[QUE/ME-14001] ME-PROBLEM

A point of rigid body is pivoted in way that the body can rotate freely about a horizontal axis passing thorough the point of suspension. Show that the frequency of small oscillations is given by \[\omega^2= \frac{Mgh}{Mh^2 + I_1n_1^2+I_2n_2^2+I_3n_3^2}\] where \(I_1, I_2, I_3\) are principal moments of inertia about the centre of mass and \(h\) is distance of centre of mass from the point of suspension. Also \(\hat{n}=(n_1,n_2,n_3)\) is unit vector along the axis of rotation and the components of \(\hat{n}\) are taken w.r.t. the principal axes relative to the centre of mass of the body.

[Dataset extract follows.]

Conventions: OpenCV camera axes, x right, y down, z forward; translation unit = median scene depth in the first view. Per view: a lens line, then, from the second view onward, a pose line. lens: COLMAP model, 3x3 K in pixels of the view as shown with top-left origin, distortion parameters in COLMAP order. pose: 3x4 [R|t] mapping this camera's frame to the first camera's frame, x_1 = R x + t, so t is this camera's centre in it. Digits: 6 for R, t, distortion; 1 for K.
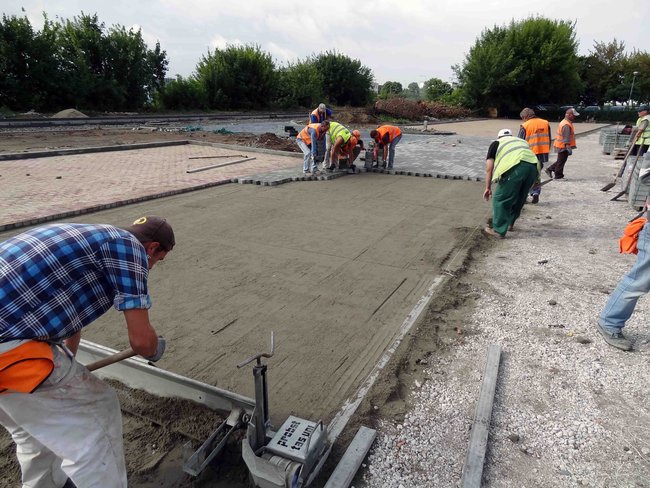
lens RADIAL K [[461.8, 0, 325.0], [0, 461.8, 244.0], [0, 0, 1]] dist [0.000245, -0.001297]
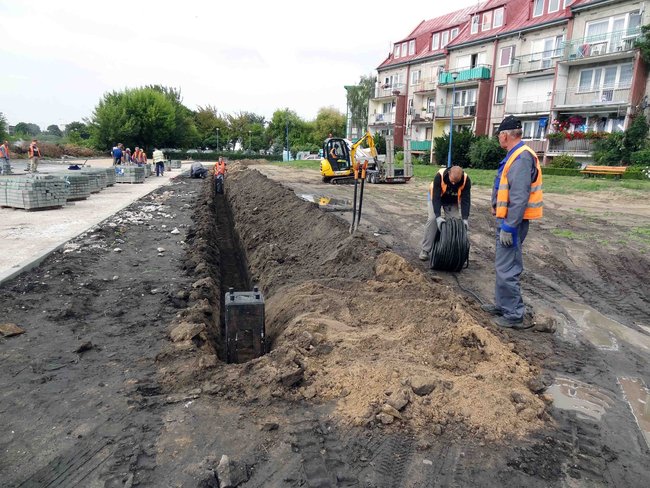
lens RADIAL K [[461.8, 0, 325.0], [0, 461.8, 244.0], [0, 0, 1]] dist [0.000245, -0.001297]
pose [[0.766175, -0.114496, 0.632350, -0.082879], [0.171282, 0.984789, -0.029220, 0.150164], [-0.619386, 0.130697, 0.774131, -0.485550]]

%FigBelow{10,-47}{40}{0}{me-fig-14006}

This is a problem about rotation of a rigid body about a fixed axis. In this case the axis of rotation is horizontal line passes through the point of suspension. The equation of motion is obtained by equating the rate of change of angular momentum to the torque. The angular momentum is \(I\dot{\theta}\), where \(I\) is the moment of inertia about the axis of rotation. The torque is given by \(Mgh\sin\theta\) and is in the clockwise direction of decreasing \(\theta\). Therefore the equation of motion becomes \begin{equation} \dd[L]{t} = - Mgh \sin\theta\\ \end{equation} Substituting \(L=I\dot{\theta}\) and making small amplitude approximation we get \begin{eqnarray} I \ddot{\theta} + Mgh \theta=0\\ \therefore \qquad \qquad \ddot{\theta} + \frac{Mgh}{I} \theta=0. \end{eqnarray} Thus the angular frequency of oscillations is \(\omega^2=\dfrac{Mgh}{I}\). Using the parallel axes theorem the moment of inertia can be written as \begin{equation} I= I_0 + Mh^2 \end{equation} where \(I_0\) is the moment of inertia about a parallel axis passing through the centre of mass. In terms of the principal moments of inertia the value of \(I_0\) is given by \begin{equation} I =I_1n_1^2 + I_2n_2^2 + I_3n_3^2. \end{equation} Thus we get the final answer \begin{equation} \omega^2=\frac{Mgh}{I_0 + I_1n_1^2 + I_2n_2^2 + I_3n_3^2}. \end{equation}